Double truncation method for controlling local false discovery rate in case of spiky null

Many multiple test procedures, which control the false discovery rate, have been developed to identify some cases (e.g. genes) showing statistically significant difference between two different groups. However, a common issue encountered in some practical data sets is the presence of highly spiky null distributions. Existing methods struggle to control type I error in such cases due to the “inflated false positives," but this problem has not been addressed in previous literature. Our team recently encountered this issue while analyzing SET4 gene deletion data and proposed modeling the null distribution using a scale mixture normal distribution. However, the use of this approach is limited due to strong assumptions on the spiky peak. In this paper, we present a novel multiple test procedure that can be applied to any type of spiky peak data, including situations with no spiky peak or with one or two spiky peaks. Our approach involves truncating the central statistics around 0, which primarily contribute to the null spike, as well as the two tails that may be contaminated by alternative distributions. We refer to this method as the “double truncation method." After applying double truncation, we estimate the null density using the doubly truncated maximum likelihood estimator. We demonstrate numerically that our proposed method effectively controls the false discovery rate at the desired level using simulated data. Furthermore, we apply our method to two real data sets, namely the SET protein data and peony data.
:::::
* **Instructions to follow**:
According to the abstract on the double truncation method, which estimator is used to estimate the null density after double truncation?

* **Extracted records**:
:::::
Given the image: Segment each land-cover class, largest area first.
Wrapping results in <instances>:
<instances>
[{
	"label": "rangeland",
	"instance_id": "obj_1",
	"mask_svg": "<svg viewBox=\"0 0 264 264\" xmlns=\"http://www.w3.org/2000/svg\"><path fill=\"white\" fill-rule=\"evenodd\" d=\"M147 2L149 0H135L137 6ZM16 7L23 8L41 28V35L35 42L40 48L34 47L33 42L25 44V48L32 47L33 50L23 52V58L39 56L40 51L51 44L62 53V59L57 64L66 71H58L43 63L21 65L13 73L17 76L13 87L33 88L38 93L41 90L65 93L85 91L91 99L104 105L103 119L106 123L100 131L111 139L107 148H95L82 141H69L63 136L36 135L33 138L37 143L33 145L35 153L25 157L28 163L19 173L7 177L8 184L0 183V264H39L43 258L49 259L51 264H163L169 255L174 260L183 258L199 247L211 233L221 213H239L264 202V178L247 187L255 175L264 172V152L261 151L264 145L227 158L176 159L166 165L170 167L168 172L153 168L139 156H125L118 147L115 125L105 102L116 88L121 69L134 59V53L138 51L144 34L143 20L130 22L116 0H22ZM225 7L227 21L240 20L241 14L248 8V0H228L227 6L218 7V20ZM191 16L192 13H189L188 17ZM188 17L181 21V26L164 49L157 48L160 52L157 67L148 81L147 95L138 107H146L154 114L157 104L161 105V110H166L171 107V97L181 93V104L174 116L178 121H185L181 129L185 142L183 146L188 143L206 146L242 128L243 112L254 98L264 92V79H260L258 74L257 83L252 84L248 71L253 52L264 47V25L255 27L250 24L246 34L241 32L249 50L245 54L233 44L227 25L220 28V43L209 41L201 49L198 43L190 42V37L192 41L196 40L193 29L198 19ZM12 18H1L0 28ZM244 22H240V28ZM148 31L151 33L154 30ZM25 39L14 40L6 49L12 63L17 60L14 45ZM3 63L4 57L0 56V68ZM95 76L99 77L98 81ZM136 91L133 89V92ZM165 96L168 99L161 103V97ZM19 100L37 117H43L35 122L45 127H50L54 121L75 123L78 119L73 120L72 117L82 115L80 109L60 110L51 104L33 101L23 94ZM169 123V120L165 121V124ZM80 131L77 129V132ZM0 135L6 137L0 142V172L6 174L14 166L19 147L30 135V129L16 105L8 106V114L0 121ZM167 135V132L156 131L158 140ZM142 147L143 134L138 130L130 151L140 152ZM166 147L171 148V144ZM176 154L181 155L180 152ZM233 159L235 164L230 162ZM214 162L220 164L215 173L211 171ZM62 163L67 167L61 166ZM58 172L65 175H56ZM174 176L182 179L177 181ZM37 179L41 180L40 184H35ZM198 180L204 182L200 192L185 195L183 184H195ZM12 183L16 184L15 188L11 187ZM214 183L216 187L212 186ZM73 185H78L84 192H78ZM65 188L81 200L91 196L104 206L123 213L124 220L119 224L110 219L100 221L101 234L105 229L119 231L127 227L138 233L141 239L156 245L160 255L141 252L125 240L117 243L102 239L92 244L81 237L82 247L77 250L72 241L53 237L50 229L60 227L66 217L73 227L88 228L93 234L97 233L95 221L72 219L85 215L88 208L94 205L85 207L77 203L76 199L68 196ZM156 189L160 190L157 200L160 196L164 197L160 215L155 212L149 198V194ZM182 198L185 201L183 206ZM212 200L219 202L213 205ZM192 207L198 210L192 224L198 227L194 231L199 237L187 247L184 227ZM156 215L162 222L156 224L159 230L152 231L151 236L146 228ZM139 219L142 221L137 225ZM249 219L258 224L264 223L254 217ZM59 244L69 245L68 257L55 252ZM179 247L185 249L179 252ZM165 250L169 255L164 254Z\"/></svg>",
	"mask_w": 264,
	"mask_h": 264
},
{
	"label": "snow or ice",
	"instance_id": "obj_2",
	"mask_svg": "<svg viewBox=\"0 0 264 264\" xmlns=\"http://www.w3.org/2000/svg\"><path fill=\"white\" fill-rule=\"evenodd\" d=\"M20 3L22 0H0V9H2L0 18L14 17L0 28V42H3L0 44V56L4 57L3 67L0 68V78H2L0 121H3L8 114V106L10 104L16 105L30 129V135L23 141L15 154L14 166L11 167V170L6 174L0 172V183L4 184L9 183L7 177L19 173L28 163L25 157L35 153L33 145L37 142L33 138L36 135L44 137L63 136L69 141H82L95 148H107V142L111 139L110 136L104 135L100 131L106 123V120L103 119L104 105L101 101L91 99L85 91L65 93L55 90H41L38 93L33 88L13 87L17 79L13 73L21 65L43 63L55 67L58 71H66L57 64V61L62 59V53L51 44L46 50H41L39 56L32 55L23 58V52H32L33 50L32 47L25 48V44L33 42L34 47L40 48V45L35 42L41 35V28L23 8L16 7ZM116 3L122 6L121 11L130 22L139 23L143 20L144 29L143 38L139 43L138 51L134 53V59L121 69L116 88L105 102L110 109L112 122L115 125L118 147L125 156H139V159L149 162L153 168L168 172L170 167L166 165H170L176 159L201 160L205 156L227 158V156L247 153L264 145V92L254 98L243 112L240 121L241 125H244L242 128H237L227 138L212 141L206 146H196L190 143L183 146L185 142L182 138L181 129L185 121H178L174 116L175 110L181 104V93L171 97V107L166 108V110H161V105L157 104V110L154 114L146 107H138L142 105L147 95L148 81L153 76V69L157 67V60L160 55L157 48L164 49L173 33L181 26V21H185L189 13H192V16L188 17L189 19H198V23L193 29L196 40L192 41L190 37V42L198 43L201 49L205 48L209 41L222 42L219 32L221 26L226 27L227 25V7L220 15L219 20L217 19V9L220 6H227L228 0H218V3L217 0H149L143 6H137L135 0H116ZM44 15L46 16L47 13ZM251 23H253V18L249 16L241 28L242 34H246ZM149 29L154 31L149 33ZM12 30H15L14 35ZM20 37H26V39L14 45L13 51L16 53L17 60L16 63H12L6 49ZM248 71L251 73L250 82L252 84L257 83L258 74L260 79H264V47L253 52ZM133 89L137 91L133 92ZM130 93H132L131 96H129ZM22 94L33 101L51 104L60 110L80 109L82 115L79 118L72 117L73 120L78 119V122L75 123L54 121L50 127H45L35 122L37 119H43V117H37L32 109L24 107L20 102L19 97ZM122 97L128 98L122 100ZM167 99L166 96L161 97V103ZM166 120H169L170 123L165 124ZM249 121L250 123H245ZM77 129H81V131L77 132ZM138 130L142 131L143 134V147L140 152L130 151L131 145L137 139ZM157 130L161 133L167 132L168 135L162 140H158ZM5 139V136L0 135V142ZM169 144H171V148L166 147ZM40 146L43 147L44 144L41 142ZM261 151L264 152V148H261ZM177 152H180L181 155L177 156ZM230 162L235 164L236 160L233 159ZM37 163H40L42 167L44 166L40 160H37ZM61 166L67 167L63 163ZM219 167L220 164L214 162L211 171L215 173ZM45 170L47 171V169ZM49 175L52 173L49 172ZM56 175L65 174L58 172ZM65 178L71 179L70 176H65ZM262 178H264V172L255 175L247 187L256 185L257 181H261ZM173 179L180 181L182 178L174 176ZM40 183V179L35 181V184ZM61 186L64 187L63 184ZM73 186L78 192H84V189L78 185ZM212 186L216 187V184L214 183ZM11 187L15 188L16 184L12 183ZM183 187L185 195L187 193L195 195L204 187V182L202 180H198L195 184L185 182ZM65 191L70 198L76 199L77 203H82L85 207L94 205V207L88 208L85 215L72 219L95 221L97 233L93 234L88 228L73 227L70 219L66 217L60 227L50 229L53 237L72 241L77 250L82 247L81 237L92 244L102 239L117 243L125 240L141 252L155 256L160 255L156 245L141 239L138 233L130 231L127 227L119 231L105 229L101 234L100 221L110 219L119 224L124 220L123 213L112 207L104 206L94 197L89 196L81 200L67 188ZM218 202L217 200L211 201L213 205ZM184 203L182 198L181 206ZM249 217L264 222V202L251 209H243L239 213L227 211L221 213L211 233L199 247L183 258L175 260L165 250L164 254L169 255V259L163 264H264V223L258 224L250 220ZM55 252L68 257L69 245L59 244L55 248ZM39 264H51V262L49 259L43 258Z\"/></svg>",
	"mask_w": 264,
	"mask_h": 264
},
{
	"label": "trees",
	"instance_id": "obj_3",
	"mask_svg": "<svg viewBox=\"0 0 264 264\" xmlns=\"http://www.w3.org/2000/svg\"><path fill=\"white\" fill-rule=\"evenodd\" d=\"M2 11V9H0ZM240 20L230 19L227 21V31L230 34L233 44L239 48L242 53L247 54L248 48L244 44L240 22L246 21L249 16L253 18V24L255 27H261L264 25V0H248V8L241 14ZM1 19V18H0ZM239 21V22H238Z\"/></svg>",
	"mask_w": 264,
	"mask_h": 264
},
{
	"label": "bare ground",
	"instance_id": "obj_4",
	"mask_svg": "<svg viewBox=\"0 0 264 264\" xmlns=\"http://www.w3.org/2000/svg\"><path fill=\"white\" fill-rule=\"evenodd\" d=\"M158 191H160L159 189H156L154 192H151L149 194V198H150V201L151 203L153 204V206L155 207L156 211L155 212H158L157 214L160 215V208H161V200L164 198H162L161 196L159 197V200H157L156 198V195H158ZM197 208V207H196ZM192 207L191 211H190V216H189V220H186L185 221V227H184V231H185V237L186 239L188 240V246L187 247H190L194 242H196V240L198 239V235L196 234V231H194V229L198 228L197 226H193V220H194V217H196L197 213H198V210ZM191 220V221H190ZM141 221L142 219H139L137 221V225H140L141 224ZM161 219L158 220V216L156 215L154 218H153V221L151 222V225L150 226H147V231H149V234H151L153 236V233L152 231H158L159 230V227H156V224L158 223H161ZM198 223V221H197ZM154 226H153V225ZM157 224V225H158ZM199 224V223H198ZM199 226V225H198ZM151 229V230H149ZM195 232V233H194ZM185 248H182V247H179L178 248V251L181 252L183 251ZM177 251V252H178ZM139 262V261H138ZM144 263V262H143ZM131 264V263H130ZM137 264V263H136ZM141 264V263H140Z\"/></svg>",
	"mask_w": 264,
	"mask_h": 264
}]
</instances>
:::::
* **Expected answer**:
The doubly truncated maximum likelihood estimator.